__Document excerpt__
Rafael Garza, CFA, is considering the purchase of ABC stock for a client’s portfolio. His analysis includes calculating the covariance between the returns of ABC stock and the equity market index. Which of the following statements regarding Garza’s analysis is most accurate? A) The actual value of the covariance is not very meaningful because the measurement is very sensitive to the scale of the two variables. B) The covariance of two variables is an easier measure to interpret than the correlation coefficient. C) A covariance of +1 indicates a perfect positive covariance between the two variables. D) The covariance measures the strength of the linear relationship between two variables.
A, me thinks. Might be wrong though. Just started revising quants again.
A). The others are just messing with you getting confused with correlation and covariance.
Is “me thinks” one word or two?
A
JoeyDVivre Wrote: ------------------------------------------------------- > Is “me thinks” one word or two? Google tells me that I should have typed “methinks” instead of “me thinks”. Thank God it’s not tested on the exam.
Except now it would be freebie points. Edit: Methinks
I’m not only picking A because Joey says it’s A. I really think it’s A.
D is the correlation coefficient so no. C no. I would’ve leaned toward A over B, but seeing everyone else choose A…woohoo! lucky guess! My study tactics with quant so far- ignore it and maybe it’ll go away. I can’t ignore it forever, but I’m really trying.
Everybody wins! It is A. Which is what I picked too. But the explanation from schweser for part D said covariance measures the strength of the linear relationship between two variables. This is exactly what D said in the question. I know A is the better answer but what is wrong about D. Covariance does measure the linear relationship between, it is just hard to interpret without standardizing it correct? My guess is the word strenght is what is throwing D off. Thoughts?

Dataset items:

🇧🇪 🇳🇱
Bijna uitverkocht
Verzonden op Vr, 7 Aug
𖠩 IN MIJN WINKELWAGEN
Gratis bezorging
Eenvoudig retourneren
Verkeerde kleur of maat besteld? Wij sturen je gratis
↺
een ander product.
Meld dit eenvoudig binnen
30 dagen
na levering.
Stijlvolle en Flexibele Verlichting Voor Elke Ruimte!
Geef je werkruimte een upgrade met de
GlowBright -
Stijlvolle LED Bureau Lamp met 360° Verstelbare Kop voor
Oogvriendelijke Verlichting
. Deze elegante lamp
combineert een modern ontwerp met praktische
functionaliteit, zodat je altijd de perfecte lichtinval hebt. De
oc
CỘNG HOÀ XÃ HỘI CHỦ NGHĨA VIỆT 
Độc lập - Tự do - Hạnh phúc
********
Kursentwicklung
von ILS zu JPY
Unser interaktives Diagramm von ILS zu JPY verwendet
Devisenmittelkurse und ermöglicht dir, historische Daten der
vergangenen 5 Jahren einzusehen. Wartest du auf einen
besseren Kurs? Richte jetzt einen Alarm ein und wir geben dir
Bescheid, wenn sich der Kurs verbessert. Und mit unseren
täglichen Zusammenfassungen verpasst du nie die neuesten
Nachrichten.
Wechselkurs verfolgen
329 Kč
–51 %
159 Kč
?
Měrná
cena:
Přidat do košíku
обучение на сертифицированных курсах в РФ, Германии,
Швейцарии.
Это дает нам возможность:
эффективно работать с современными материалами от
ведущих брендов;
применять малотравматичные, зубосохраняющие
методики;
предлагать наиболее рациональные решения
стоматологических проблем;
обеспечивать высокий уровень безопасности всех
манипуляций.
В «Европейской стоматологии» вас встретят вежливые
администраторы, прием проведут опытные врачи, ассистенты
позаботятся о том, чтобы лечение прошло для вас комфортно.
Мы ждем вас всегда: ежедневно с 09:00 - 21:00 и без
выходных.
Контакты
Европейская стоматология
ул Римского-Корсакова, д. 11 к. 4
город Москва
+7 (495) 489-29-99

__Activities__
(a) Can you rewrite the paragraph of the covariance thread that begins "D is the correlation coefficient so no" as a brief list that keeps its main points?
(b) Answer these questions from the covariance thread, one per line:
(i) Between the returns of what two things is Garza calculating the covariance?
(ii) According to Google, what should have been typed instead of "me thinks"?
(iii) Whose explanation for part D said that covariance measures the strength of the linear relationship between two variables?
(c) Could you set down the stretch of the covariance thread from "Rafael Garza, CFA, is" through "correlation and covariance."?
None of the entries is needed for this work.

__Problem solutions__
(a)
- D is ruled out because it describes the correlation coefficient.
- C is ruled out.
- The writer would have leaned toward A over B and, seeing everyone else choose A, calls it a lucky guess.
- The writer's quant study tactic so far is to ignore it in hopes it goes away. They admit this can't last forever but are really trying.

(b)
(i) ABC stock and the equity market index
(ii) "methinks"
(iii) Schweser's

(c)
Rafael Garza, CFA, is considering the purchase of ABC stock for a client’s portfolio. His analysis includes calculating the covariance between the returns of ABC stock and the equity market index. Which of the following statements regarding Garza’s analysis is most accurate? A) The actual value of the covariance is not very meaningful because the measurement is very sensitive to the scale of the two variables. B) The covariance of two variables is an easier measure to interpret than the correlation coefficient. C) A covariance of +1 indicates a perfect positive covariance between the two variables. D) The covariance measures the strength of the linear relationship between two variables.
A, me thinks. Might be wrong though. Just started revising quants again.
A). The others are just messing with you getting confused with correlation and covariance.